He has since said that although he was opposed to the Nazi regime, any open resistance would have been futile…

Now, the London Times is corporate media, so we should take it with a grain of salt, obviously. But I will put forward that I can understand how someone living in a fascist dictatorship would end up doing things they don’t want to do. His joining of Hitler Youth, for example, is understandable since it was compulsory. He did desert the army, a year before the end of the war. Here in the U.S., we don’t know what it was like to live in Germany then, under such a despotic government. Certainly, we are moving that way here now and should pay attention. But until things get that bad here and we are able to pass the test and do no wrong ourselves, we should be careful in judging those who took the wrong path in previous times. That is to say, Ratzinger’s crimes in WWII (joining the military at all, not taking action to stop the carting away of Jews, etc.) could be considered forgiveable in retrospect if his actions since have been marked by the opposite — by doing the right thing. Unfortunately, that has not been the case. In Church language, he hasn’t yet “done penance” for those sins because he hasn’t cleaned up his act enough since then.

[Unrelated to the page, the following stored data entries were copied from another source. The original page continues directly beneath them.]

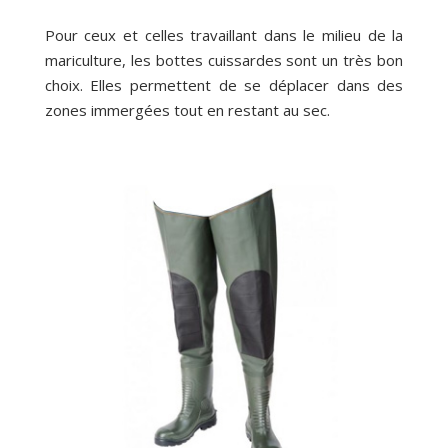
Pour ceux et celles travaillant dans le milieu de la
mariculture, les bottes cuissardes sont un très bon
choix. Elles permettent de se déplacer dans des
zones immergées tout en restant au sec.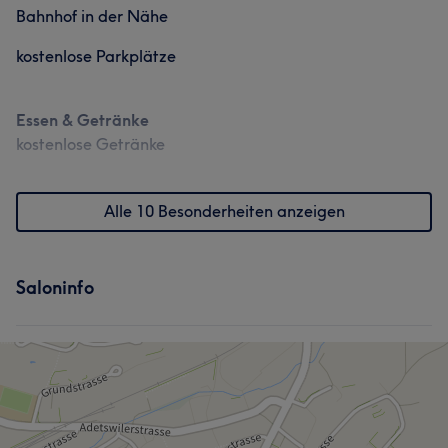
Bahnhof in der Nähe
kostenlose Parkplätze
Essen & Getränke
kostenlose Getränke
Alle 10 Besonderheiten anzeigen
Saloninfo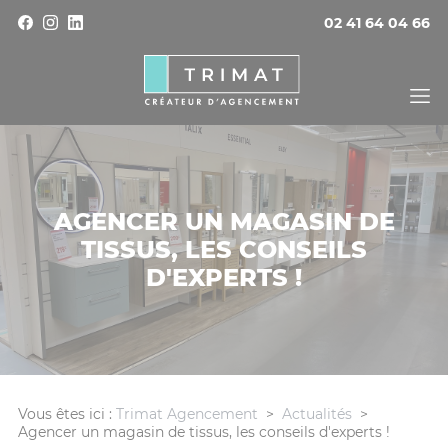
Panneau de gestion des cookies
02 41 64 04 66
AGENCER UN MAGASIN DE
TISSUS, LES CONSEILS
D'EXPERTS !
Vous êtes ici :
Trimat Agencement
>
Actualités
>
Agencer un magasin de tissus, les conseils d'experts !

To me, it is worse that Ratzinger made the choice to denounce Liberation Theology in Latin America at a time when he was no longer living under a dictatorship and could make his own decisions as an adult. That’s where he has blood on his hands.

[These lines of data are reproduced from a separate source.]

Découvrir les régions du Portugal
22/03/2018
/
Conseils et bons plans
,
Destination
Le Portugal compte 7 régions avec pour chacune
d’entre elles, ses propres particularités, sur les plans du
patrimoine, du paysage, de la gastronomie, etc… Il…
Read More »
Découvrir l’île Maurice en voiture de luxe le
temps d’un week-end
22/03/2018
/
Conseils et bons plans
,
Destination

All this is without even touching on Ratzinger’s membership in Opus Dei, which is described in Wikipedia as “a secretive, authoritarian organization or even a cult and have highlighted its links to right-wing and fascistic organizations worldwide. It is also controversial for its practices of mortification of the flesh.” I expect more information about that organization and Ratzinger’s connections to it will be posted to this site.